Saturday, March 17, 2012
Volker Strifler -- "Let The Music Rise"
Volker Strifler is on the way up in the blues world, and this cd is his latest step. "Let The Music Rise" is his second solo release after many years as the frontman & sideman with Robben Ford in the Ford Brothers Band. Here Volker really comes into his own, showing off his talents as a song writer, guitar player, singer and producer.
The music is heavily infused with Volker’s unique style of Blues roots, taking the listener to the outer limits of the genre while combining the traditional with more modern, diverse musical styles. The traditional instrumentation of guitar, bass, keyboards and drums are augmented by a horn section, mandolin riffs, tuba and “the sounds of pots and pans.” Attempting to slot him into a single genre is futile!

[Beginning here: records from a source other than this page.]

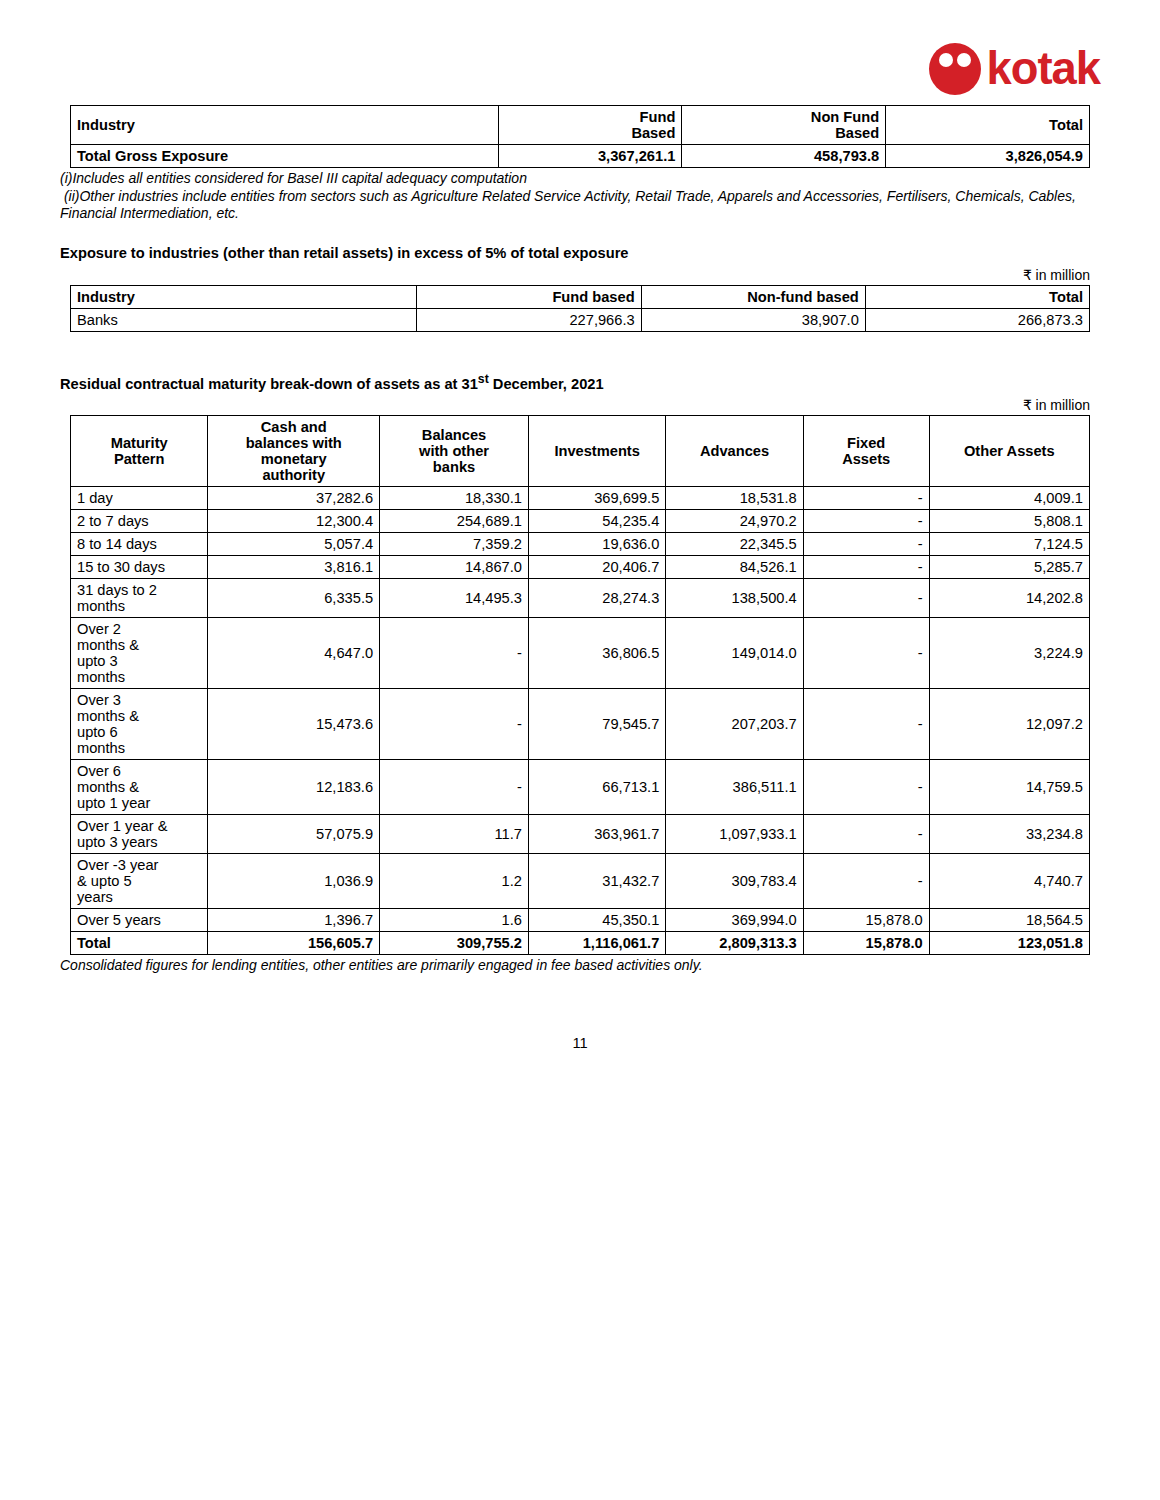kotak
| Industry | Fund Based | Non Fund Based | Total |
| --- | --- | --- | --- |
| Total Gross Exposure | 3,367,261.1 | 458,793.8 | 3,826,054.9 |
(i)Includes all entities considered for Basel III capital adequacy computation
(ii)Other industries include entities from sectors such as Agriculture Related Service Activity, Retail Trade, Apparels and Accessories, Fertilisers, Chemicals, Cables, Financial Intermediation, etc.
Exposure to industries (other than retail assets) in excess of 5% of total exposure
₹ in million
| Industry | Fund based | Non-fund based | Total |
| --- | --- | --- | --- |
| Banks | 227,966.3 | 38,907.0 | 266,873.3 |
Residual contractual maturity break-down of assets as at 31st December, 2021
₹ in million
| Maturity Pattern | Cash and balances with monetary authority | Balances with other banks | Investments | Advances | Fixed Assets | Other Assets |
| --- | --- | --- | --- | --- | --- | --- |
| 1 day | 37,282.6 | 18,330.1 | 369,699.5 | 18,531.8 | - | 4,009.1 |
| 2 to 7 days | 12,300.4 | 254,689.1 | 54,235.4 | 24,970.2 | - | 5,808.1 |
| 8 to 14 days | 5,057.4 | 7,359.2 | 19,636.0 | 22,345.5 | - | 7,124.5 |
| 15 to 30 days | 3,816.1 | 14,867.0 | 20,406.7 | 84,526.1 | - | 5,285.7 |
| 31 days to 2 months | 6,335.5 | 14,495.3 | 28,274.3 | 138,500.4 | - | 14,202.8 |
| Over 2 months & upto 3 months | 4,647.0 | - | 36,806.5 | 149,014.0 | - | 3,224.9 |
| Over 3 months & upto 6 months | 15,473.6 | - | 79,545.7 | 207,203.7 | - | 12,097.2 |
| Over 6 months & upto 1 year | 12,183.6 | - | 66,713.1 | 386,511.1 | - | 14,759.5 |
| Over 1 year & upto 3 years | 57,075.9 | 11.7 | 363,961.7 | 1,097,933.1 | - | 33,234.8 |
| Over -3 year & upto 5 years | 1,036.9 | 1.2 | 31,432.7 | 309,783.4 | - | 4,740.7 |
| Over 5 years | 1,396.7 | 1.6 | 45,350.1 | 369,994.0 | 15,878.0 | 18,564.5 |
| Total | 156,605.7 | 309,755.2 | 1,116,061.7 | 2,809,313.3 | 15,878.0 | 123,051.8 |
Consolidated figures for lending entities, other entities are primarily engaged in fee based activities only.
11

Influenced by original blues icons like Robert Johnson and Hound Dog Taylor to Muddy Waters, Peter Green, Stevie Ray Vaughan and Robben Ford, Volker Strifler has forged a style of his own.
Things open with a hot, horn-driven cover of Sleepy John Estes' "Going to Brownsville," which gives way to my favorite song here, "The Great Escape," which has a big spaghetti western guitar sound and those horns and a great vocal. Next up is "Redemption," which rides a Cuban groove and nicely apt lyrics and sweet sounds-like-Santana guitar. Only three songs in and I'm already impressed by this disc! Then the next song is the old Fleetwood Mac "Jigsaw Blues." one of my favorites, and Volker delivers a cool smoooooth cover, with a horn section, a piano, and a super cool guitar. If we lived in a perfect world this would be in heavy rotation on the radio. And after "Jigsaw Blues" things just continue to cook along--I really like the title cut, and "It's Getting Late" features acoustic guitar and Salvation Army-style horns, and "Last Night I Had A Dream" features electric guitar and top-notch vocals. The entire cd is terrific--no weak links anywhere.
With "Let The Music Rise" Strifler has grown--even though I liked his "Volker Strifler Band" cd, (2007) and it looked promising, this new disc takes a bigger leap forward. Volker has pushed his musicianship in an innovative direction, drawing from a broad palate of musical color to experiment with the blues — keeping it fresh. “My goal is to give the listener a sense of hearing something they won’t hear anywhere else.”